Anemia is common among elderly patients, with moderate anemia being the most frequent severity. The leading causes were anemia of chronic disease and iron deficiency, while megaloblastic, dimorphic, and unexplained anemia were less prevalent. The condition was most common in the 60–70 years age group, and gender distribution varied with age.

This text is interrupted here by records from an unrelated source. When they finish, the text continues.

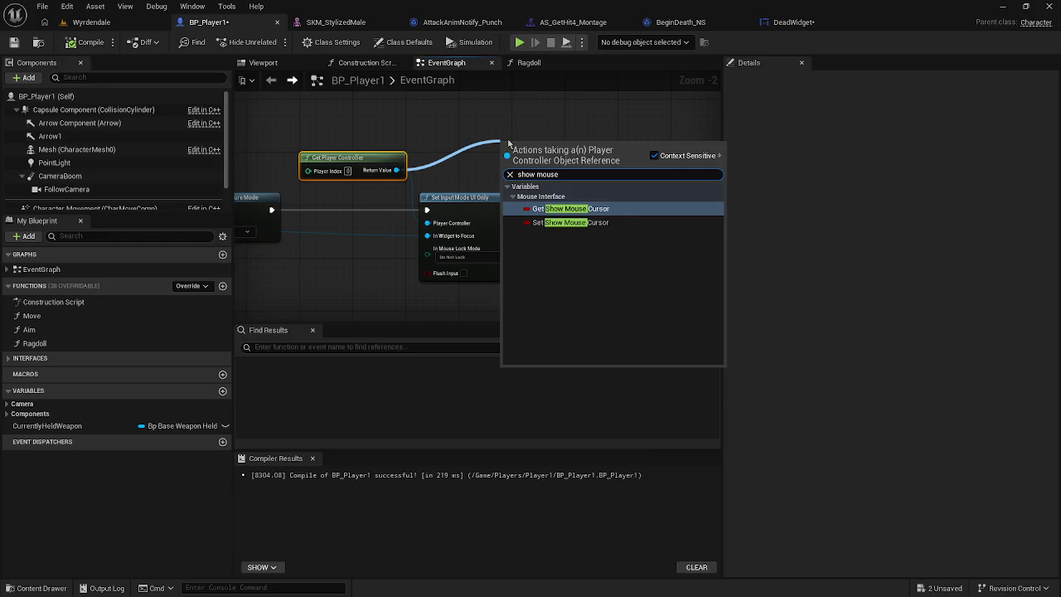
{"action": "left_click", "coordinate": [583, 210]}
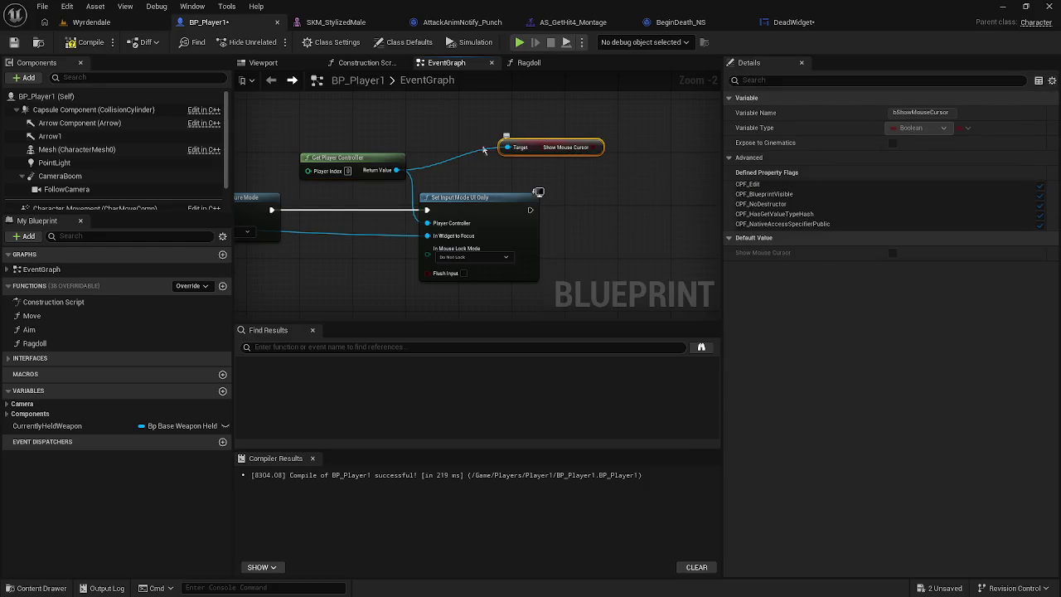
Step: Add Set Show Mouse Cursor set to true after Set Input Mode UI Only, deleting the stray getter
{"action": "left_click_drag", "start_coordinate": [397, 170], "coordinate": [583, 171]}
{"action": "type", "text": "sh"}
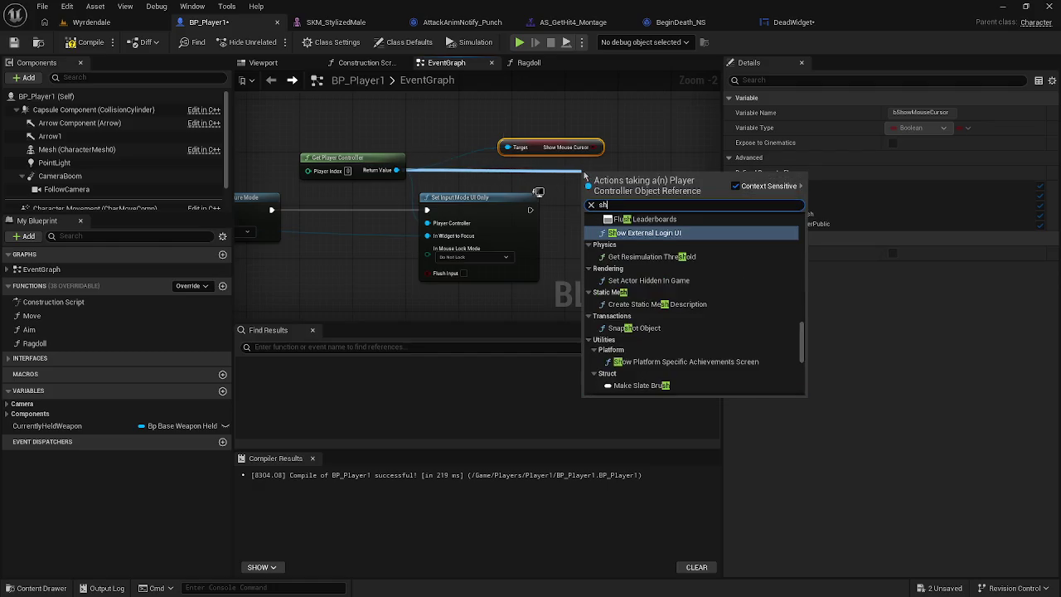
{"action": "type", "text": "ow mous"}
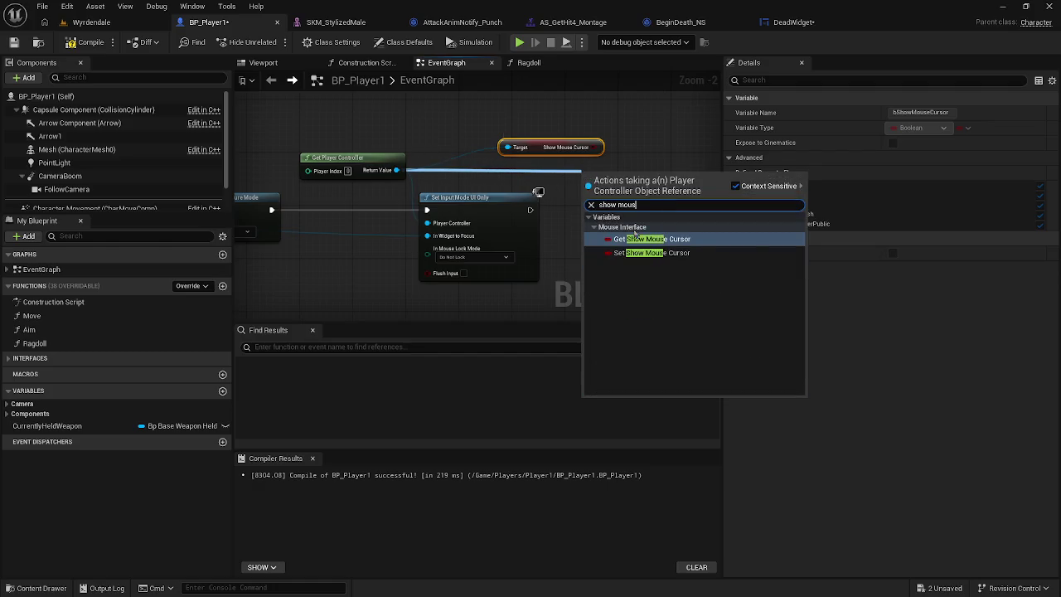
{"action": "left_click", "coordinate": [679, 253]}
{"action": "left_click", "coordinate": [644, 190]}
{"action": "mouse_move", "coordinate": [587, 176]}
{"action": "left_mouse_down"}
{"action": "mouse_move", "coordinate": [540, 222]}
{"action": "mouse_move", "coordinate": [530, 211]}
{"action": "left_mouse_up"}
{"action": "left_click_drag", "start_coordinate": [629, 173], "coordinate": [663, 213]}
{"action": "left_click", "coordinate": [551, 147]}
{"action": "key", "text": "Delete"}
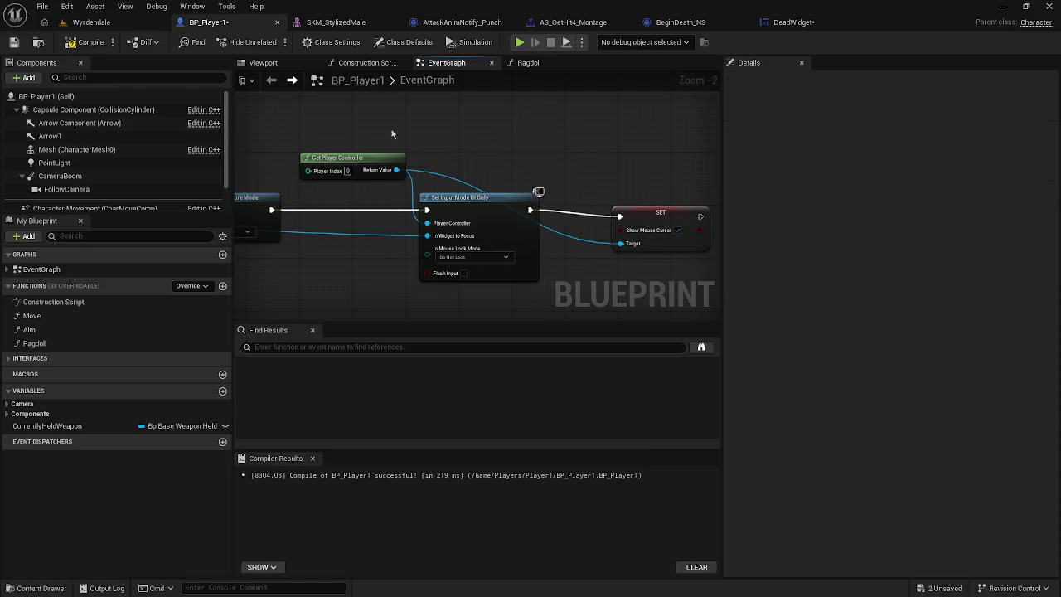
{"action": "left_click", "coordinate": [91, 23]}
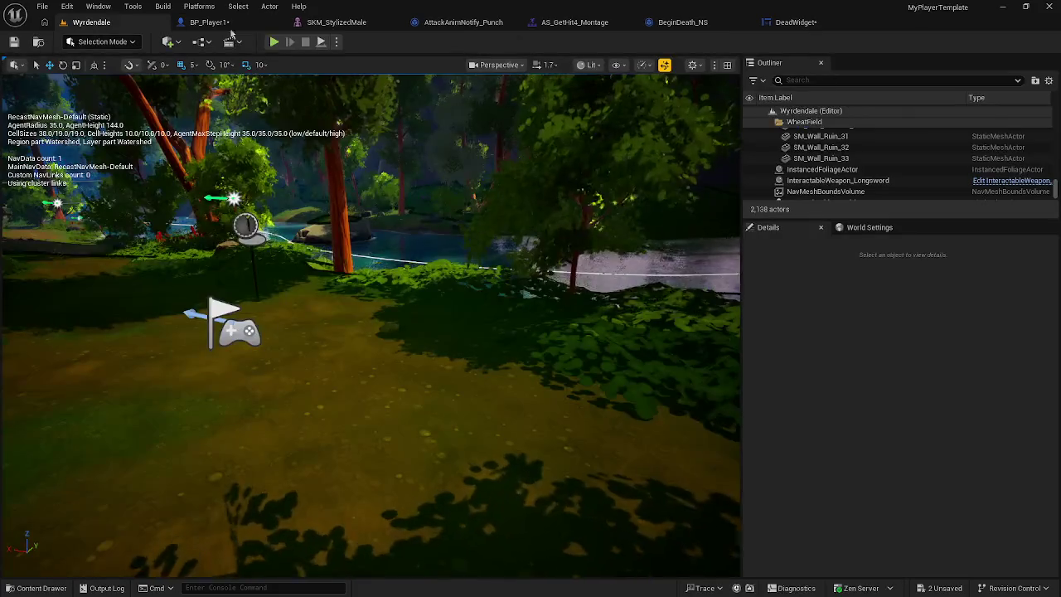
Step: Play the level, click Retry on the GameOver screen, and stop the session
{"action": "left_click", "coordinate": [275, 41]}
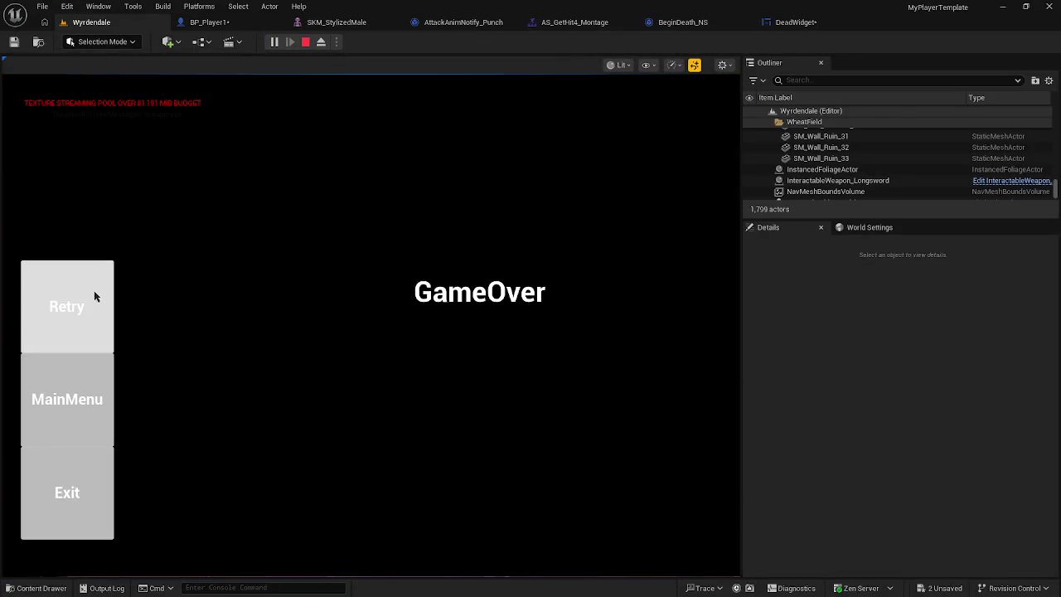
{"action": "left_click", "coordinate": [89, 355]}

Fatigue and dizziness were the predominant symptoms, typically of gradual onset. Hypertension, diabetes, and chronic kidney disease were the most common comorbidities. Laboratory evaluation indicated variable iron stores and generally normal liver and kidney function. These findings emphasize the importance of early detection, comprehensive assessment, and individualized management of anemia in the geriatric population to reduce complications and improve overall health outcomes.

 

Conflicts of Interest

The authors declare no conflicts of interest.

 

Acknowledgments

The authors sincerely thank the staff and patients of Nemcare Hospital, Guwahati, for their cooperation and support during the study. Special thanks to the laboratory team for their assistance in sample analysis and data collection.